Travel insurer Cover-More Group cut 15 percent of its enterprise application portfolio as part of a global consolation of its IT operations at the height of the pandemic.
The ASX-listed company – which operates in 22 countries – juggled the project, which is ongoing, while putting out spot fires during one of the most tumultuous periods in the history of the travel industry.
Speaking as part of the CXO Challenge services on The iTnews Podcast, global chief information officer Nicki Doble said the standardisation aimed to consolidate systems across the global brand.
“The business was operating in lots of different countries, [under] lots of different brands, and they wanted that to continue because they had brand recognition, but they needed the backend system to work as a 'global brand', so I was brought in to do that tech strategy," Doble said.
Upon her arrival in March 2019, Doble – who joined from QBE Insurance – decided on an “organic bottom-up” approach, after briefly considering a top-down strategy.
“Once I saw the diversification in the regions - the different maturities, the different ways the business had been merged - it was really obvious I needed to take another approach,” she said.
“Ultimately, I think [that] saved us a lot when Covid hit because it just gave us visibility and a very clear roadmap that I wouldn’t have had [otherwise].”
Borrowing from agile and lean methodologies, the company also undercut the cost of the strategy.
“There's some 'no regrets' decisions, particularly around security… or around our CMS… that the business didn’t need a presentation to know that we had to address,” she said.
“So the money that we would have necessarily spent on enterprise architecture, we were funnelling that away to do some of the remediation or some of the strategic work earlier.
“Things were running concurrently, or in parallel to achieve that result, which again addressed some of those initial things very early like security.
“But it also meant that we were further down the strategy path than what we would have been if we’d taken a more waterfall approach.”
From 14 to seven CRM systems
To identify just how many applications existed globally, Doble said a cloud planning migration tool was repurposed to scan the company’s network, revealing an eye-opening number.
“We had 591 applications globally, so for a company of our size, that’s an enormous amount of applications,” she said.
“And in some applications there were multiple instances: I had 13 customer relationship management (CRM) systems.”
Since that time, the company has reduced the application estate by about 15 percent, including almost half of global CRM systems and a number of 'pet projects' that were uncovered along the way.
“I’m down now to around about seven CRMs globally. We’ll probably get to around about four,” she said, adding that there was no ambition to have one global CRM.
The rationalisation was also directly responsible for saving $7 million in just a couple of months, which Doble said “equate[ed] to [retaining] jobs” during the height of the pandemic.
Alongside rationalisation, Cover-More has also been focus on getting ready for the resumption of international travel.
The company’s cloud migration, for instance, was an area that “sped up” during Covid-19, while the API library got a “massive steroid injection”.
Amazon Connect
Alongside the rationalisation, the company was also faced with an 80 percent increase in call volumes on the claims side of the business during the height of the pandemic last year.
Doble said that businesses receiving travel insurance and medical assistance from Cover-More - the likes of Flight Centre, Virgin Australia, Medibank and Australia Post - were all calling into the same PABX system.
“We were very nervous that… if claim volumes got too high, we were at risk that medical assistance calls wouldn’t be able to get through. They need to be answered in 20 seconds,” she said.

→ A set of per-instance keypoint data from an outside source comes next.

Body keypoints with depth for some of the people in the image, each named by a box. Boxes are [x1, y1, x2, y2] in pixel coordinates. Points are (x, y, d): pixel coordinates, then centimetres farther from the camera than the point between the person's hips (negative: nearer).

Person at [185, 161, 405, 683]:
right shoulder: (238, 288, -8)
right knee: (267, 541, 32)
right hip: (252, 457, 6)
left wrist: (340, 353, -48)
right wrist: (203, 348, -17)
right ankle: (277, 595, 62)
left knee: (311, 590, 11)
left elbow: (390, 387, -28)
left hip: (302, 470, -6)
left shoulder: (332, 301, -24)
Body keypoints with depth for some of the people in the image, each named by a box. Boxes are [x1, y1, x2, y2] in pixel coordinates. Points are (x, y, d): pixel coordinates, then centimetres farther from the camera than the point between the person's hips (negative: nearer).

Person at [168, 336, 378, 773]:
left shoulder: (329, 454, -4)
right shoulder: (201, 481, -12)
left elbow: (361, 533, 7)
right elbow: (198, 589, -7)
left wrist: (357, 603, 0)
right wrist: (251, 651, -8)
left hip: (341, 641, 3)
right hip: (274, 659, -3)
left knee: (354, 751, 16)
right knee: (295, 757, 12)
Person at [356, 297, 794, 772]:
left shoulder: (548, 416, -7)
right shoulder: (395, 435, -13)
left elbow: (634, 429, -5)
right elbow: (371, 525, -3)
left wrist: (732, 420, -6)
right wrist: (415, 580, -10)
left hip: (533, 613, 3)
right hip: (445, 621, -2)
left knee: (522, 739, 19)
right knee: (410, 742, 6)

“So we ended up moving in a course of four days our claims call centre out to Amazon Connect with a really complicated IVR [interactive voice response].

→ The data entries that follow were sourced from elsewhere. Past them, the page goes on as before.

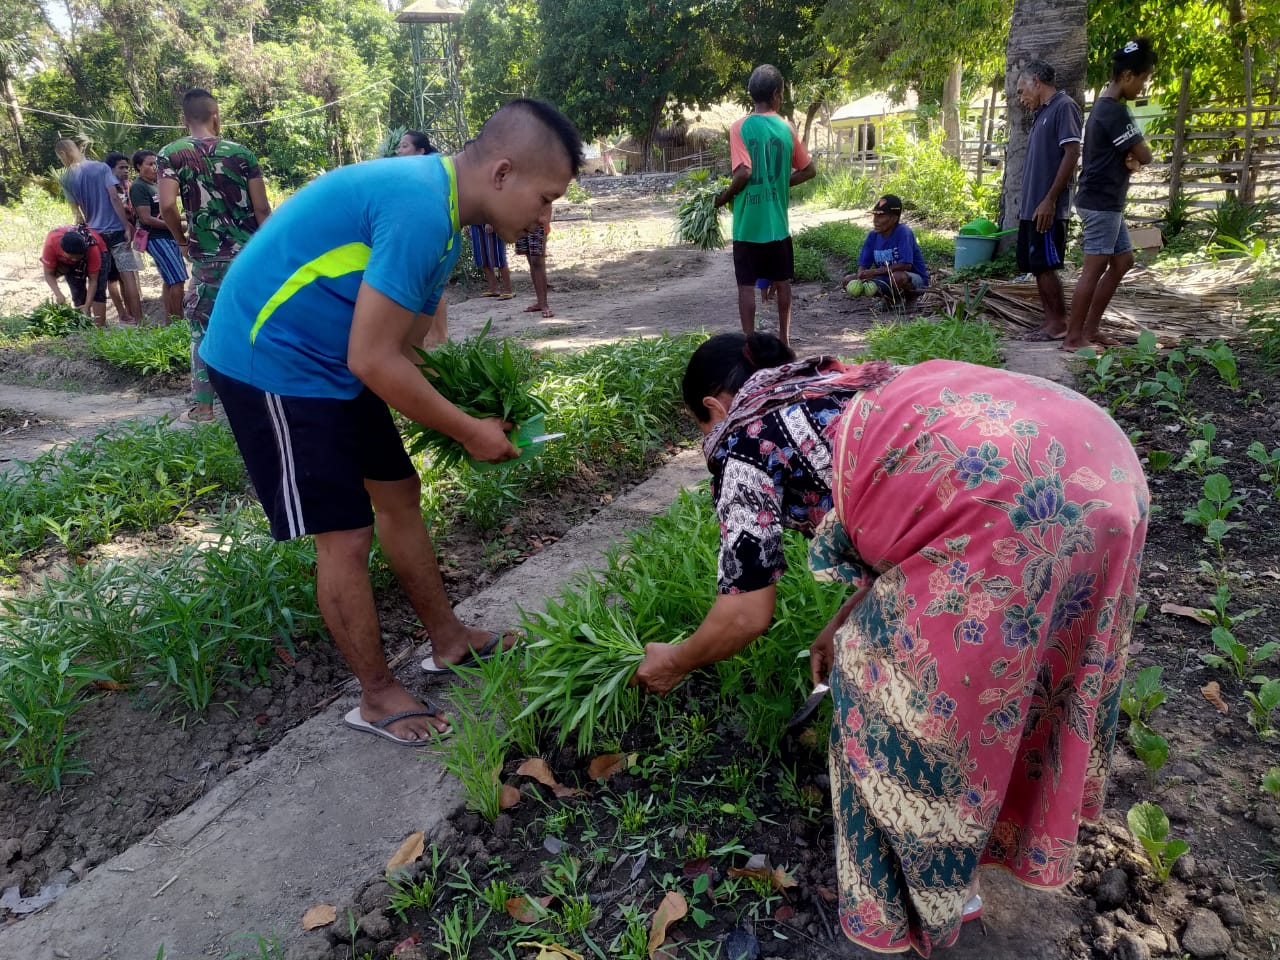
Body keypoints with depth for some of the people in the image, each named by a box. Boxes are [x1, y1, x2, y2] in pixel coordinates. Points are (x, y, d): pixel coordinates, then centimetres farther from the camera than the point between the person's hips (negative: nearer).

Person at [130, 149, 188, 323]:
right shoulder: (138, 187, -10)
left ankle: (168, 320, 16)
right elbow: (146, 218, -17)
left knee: (170, 281, 10)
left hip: (170, 237, 9)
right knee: (178, 280, -13)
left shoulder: (155, 185, 15)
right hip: (156, 239, -9)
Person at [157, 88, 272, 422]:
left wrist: (181, 240, 4)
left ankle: (203, 405, 10)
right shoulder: (241, 152, 2)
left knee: (203, 330, 9)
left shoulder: (171, 154, -1)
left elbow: (167, 206, -14)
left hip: (208, 258, -1)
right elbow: (262, 209, -1)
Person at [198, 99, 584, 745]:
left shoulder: (438, 206, 5)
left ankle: (448, 640, 30)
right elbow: (373, 360, -26)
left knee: (398, 492, 14)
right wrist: (468, 432, -16)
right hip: (271, 359, -10)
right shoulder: (419, 209, -27)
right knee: (345, 537, -5)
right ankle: (378, 697, 14)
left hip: (329, 360, 10)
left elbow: (403, 347, 11)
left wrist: (469, 417, 4)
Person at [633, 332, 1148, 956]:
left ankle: (926, 897, 32)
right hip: (1096, 455, 9)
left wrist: (675, 662, 27)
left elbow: (747, 612, 9)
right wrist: (845, 624, 41)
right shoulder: (839, 388, 30)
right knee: (1019, 664, 28)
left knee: (891, 673, 11)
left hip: (1009, 500, -9)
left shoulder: (741, 441, 8)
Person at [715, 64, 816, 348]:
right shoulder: (786, 128, 2)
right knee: (782, 282, 15)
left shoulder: (740, 127, -9)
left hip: (747, 223, -3)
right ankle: (784, 339, 23)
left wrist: (724, 196, -2)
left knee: (747, 285, 3)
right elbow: (809, 170, 8)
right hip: (777, 221, 3)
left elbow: (744, 172, -18)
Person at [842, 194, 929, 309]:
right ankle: (888, 296, -3)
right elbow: (863, 265, -3)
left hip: (915, 280, -6)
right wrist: (860, 277, -27)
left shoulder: (903, 232, -20)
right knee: (848, 280, -8)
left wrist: (874, 272, -30)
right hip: (887, 279, 6)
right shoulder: (872, 236, -1)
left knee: (898, 277, -42)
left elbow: (905, 265, -28)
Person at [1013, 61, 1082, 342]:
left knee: (1045, 265, -7)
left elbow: (1072, 154, -16)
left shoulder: (1064, 107, -7)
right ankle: (1050, 321, 14)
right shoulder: (1042, 113, 20)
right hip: (1032, 206, 9)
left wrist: (1050, 200, -20)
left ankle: (1060, 323, 1)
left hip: (1047, 207, -9)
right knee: (1036, 266, 9)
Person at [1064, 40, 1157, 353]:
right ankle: (1074, 337, -3)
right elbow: (1144, 156, -15)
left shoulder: (1104, 106, 15)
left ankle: (1091, 328, 15)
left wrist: (1131, 158, -2)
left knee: (1122, 261, 13)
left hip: (1105, 201, 10)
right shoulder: (1115, 111, -18)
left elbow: (1128, 152, 20)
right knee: (1095, 268, -8)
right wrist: (1138, 157, 7)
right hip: (1101, 202, -10)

“That was really good because we… knew we couldn’t go and buy something big and expensive because we knew in two months’ time we were going to be cutting back costs.
“Cloud solutions were very good because they gave us the ability to scale to meet the demand that we needed to at the time, and then when the business tapered off, we were able to then bring that back in and move to a global solution."
Travel in a post-Covid world
Looking ahead, Cover-More is now focused on “what travel will look like" after the pandemic, with attitudes towards travel insurance likely to change in the wake of Covid-19.
“Insurance in general is treated like a grudge purchase, so I think it will be really interesting to look at it differently because people’s attitudes will change when they come back,” Doble said.
“But I think we're moving very heavily into product management frameworks, similar to the tech companies, and trying to think more like tech companies.
“And that will change what policies to sell or how we sell out to our customer."